### Requirement A
Select every line in the entries below that contains the string "NewBodyOperationType", and copy each one.

### Excerpted text
--- START ---

The End of Consumer Credit as we know it
In an article last week that examined the troubles brewing in Citigroup's mortgage business, the Wall Street Journal focused on Natalie Brandon, a 51 year old married woman from Granada Hills, CA, who is currently unable to make the payments on her $625,000 adjustable rate home loan from Citigroup, despite the fact that the rate will not even reset higher until June of next year. Amazingly, the Journal reported that Mrs. Brandon bought the house in 1985 for just $105,000, but had chosen to refinance five times over the past seven years, borrowing more than $500,000 and spending every single penny. While this may be an extreme example of American profligacy, it is by no means unique. Unfortunately this type of behavior typifies everything that is wrong with the modern American economy.
Had this homeowner behaved responsibly, as was typical for Americans of prior generations, her current monthly mortgage payments would likely be less than $600 and the remaining balance on her loan would be about $40,000. In eight more years she would have owned her home free and clear, and would likely be on track for early retirement. Instead, after 22 years of making mortgage payments, she is now $625,000 in debt. The article stated that she had recently tried to refinance into a 6%, forty year, fixed-rate mortgage, but it fell through. Even if she had qualified, she would have been obligated to make monthly mortgage payments of close to $4,000 until she was in her nineties.
For years, Wall Street and the media have been singing the praises of the heroic American consumer. To that end Mrs. Brandon could be portrayed as Wonder Woman. She did her part to power our consumer driven economy by borrowing and spending to her heart's content. Her last refinance even allowed her to buy a brand new Lexus. As long as she could find a greater fool willing to loan her more money, there was no limit to what she could buy. As it turned out, Citigroup was the greatest fool, left holding the bag on a $625,000 mortgage on a house now likely worth only half that amount.
Is it any wonder that we have enjoyed such a vibrant consumer based economy when a working class couple with perhaps $60,000 per year of household income can borrow over $500,000 (tax free) and buy whatever they want with the money? As the bills come due and those who have been doing all of the lending finally realize they will never be repaid, this crazy consumption binge will finally come to an end.

--- END ---

### Requirement B
Reproduce everything in the consumer credit article from "For years, Wall" down to "half that amount.".

### Given records
--- START ---

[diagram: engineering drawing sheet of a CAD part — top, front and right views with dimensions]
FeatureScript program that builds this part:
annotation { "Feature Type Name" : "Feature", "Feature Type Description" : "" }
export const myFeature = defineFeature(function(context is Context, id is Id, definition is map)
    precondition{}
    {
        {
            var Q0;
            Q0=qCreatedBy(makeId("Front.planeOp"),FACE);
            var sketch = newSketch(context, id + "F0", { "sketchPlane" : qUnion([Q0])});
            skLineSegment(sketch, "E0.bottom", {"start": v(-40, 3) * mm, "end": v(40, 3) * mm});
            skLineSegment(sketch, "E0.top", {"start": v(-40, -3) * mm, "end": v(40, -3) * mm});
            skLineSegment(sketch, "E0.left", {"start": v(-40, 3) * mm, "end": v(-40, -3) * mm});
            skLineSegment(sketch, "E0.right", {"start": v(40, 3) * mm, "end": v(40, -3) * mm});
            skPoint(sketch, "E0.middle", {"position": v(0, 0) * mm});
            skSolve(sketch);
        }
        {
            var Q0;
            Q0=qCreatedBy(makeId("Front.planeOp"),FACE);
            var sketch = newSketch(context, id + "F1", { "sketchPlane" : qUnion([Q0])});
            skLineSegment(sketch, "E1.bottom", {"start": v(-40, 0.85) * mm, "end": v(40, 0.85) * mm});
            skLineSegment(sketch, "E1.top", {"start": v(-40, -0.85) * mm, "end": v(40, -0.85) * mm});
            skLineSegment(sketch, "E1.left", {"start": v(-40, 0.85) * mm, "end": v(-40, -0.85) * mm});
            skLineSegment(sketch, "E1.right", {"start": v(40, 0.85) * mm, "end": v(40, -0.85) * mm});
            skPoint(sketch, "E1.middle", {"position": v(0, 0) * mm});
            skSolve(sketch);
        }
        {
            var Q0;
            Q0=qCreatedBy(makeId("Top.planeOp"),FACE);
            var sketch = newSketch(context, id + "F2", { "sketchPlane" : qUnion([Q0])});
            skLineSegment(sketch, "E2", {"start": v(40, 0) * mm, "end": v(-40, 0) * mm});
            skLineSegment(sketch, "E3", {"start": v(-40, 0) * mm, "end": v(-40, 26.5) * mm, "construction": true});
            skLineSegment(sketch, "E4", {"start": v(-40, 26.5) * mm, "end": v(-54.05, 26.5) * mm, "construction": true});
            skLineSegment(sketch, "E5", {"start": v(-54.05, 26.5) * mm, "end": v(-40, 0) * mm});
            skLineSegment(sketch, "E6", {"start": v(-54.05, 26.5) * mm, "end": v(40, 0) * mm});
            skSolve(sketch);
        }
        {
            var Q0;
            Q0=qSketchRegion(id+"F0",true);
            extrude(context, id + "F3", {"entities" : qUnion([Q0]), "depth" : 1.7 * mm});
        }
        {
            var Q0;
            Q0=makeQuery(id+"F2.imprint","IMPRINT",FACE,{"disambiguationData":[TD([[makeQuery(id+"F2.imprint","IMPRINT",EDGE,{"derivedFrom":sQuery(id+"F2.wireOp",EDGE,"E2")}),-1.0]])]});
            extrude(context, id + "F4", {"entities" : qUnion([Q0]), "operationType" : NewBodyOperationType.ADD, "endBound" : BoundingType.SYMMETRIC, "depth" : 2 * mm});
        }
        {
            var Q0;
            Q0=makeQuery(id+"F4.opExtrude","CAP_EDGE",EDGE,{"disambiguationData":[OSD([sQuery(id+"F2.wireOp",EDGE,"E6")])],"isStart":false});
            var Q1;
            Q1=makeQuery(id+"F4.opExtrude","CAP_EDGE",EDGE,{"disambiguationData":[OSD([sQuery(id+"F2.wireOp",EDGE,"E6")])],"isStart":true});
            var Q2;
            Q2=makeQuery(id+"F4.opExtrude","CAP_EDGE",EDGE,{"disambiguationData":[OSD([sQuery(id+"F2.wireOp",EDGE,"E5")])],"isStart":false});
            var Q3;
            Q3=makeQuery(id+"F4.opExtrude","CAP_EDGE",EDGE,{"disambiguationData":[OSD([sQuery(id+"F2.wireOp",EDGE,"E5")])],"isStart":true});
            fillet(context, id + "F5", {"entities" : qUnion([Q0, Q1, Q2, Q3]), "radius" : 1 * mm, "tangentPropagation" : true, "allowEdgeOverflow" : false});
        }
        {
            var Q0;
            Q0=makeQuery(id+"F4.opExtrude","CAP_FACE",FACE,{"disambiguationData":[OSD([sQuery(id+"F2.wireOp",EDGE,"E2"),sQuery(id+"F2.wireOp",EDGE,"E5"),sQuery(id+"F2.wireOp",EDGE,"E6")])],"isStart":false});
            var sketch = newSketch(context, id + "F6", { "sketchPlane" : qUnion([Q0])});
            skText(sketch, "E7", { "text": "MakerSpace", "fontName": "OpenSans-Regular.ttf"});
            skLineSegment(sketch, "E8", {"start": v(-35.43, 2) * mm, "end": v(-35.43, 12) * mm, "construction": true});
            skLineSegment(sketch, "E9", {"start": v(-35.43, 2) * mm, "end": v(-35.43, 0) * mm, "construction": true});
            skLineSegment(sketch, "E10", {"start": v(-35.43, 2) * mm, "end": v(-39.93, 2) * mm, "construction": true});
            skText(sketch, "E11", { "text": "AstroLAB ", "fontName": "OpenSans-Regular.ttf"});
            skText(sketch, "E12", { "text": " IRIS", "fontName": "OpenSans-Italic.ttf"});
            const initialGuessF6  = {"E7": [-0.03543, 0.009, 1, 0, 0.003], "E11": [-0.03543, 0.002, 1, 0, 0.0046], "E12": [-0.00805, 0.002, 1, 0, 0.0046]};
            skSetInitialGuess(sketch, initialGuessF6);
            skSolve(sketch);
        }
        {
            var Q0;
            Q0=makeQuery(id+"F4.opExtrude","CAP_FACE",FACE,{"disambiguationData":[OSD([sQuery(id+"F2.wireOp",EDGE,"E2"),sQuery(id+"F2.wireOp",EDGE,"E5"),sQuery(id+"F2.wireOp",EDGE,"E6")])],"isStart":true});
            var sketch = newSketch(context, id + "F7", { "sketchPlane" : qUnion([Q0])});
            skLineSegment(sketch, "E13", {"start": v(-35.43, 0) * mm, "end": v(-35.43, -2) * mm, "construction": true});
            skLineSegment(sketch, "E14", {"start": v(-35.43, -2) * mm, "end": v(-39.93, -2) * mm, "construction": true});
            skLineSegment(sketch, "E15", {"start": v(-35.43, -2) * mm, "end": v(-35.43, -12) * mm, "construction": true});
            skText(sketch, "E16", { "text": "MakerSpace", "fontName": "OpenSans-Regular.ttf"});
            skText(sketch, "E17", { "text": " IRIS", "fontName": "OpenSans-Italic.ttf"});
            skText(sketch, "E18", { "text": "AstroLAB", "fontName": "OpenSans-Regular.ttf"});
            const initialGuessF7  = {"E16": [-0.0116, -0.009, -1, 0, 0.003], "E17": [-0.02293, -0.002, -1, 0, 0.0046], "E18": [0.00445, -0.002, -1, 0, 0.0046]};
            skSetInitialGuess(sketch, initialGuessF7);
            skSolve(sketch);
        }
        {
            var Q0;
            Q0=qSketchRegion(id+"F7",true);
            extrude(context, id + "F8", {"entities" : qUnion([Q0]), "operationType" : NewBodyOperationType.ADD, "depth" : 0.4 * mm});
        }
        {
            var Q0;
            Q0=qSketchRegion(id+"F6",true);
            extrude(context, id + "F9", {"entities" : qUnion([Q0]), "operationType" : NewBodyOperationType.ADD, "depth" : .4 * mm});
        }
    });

--- END ---

### Exercise output A
            extrude(context, id + "F4", {"entities" : qUnion([Q0]), "operationType" : NewBodyOperationType.ADD, "endBound" : BoundingType.SYMMETRIC, "depth" : 2 * mm});
            extrude(context, id + "F8", {"entities" : qUnion([Q0]), "operationType" : NewBodyOperationType.ADD, "depth" : 0.4 * mm});
            extrude(context, id + "F9", {"entities" : qUnion([Q0]), "operationType" : NewBodyOperationType.ADD, "depth" : .4 * mm});

### Exercise output B
For years, Wall Street and the media have been singing the praises of the heroic American consumer. To that end Mrs. Brandon could be portrayed as Wonder Woman. She did her part to power our consumer driven economy by borrowing and spending to her heart's content. Her last refinance even allowed her to buy a brand new Lexus. As long as she could find a greater fool willing to loan her more money, there was no limit to what she could buy. As it turned out, Citigroup was the greatest fool, left holding the bag on a $625,000 mortgage on a house now likely worth only half that amount.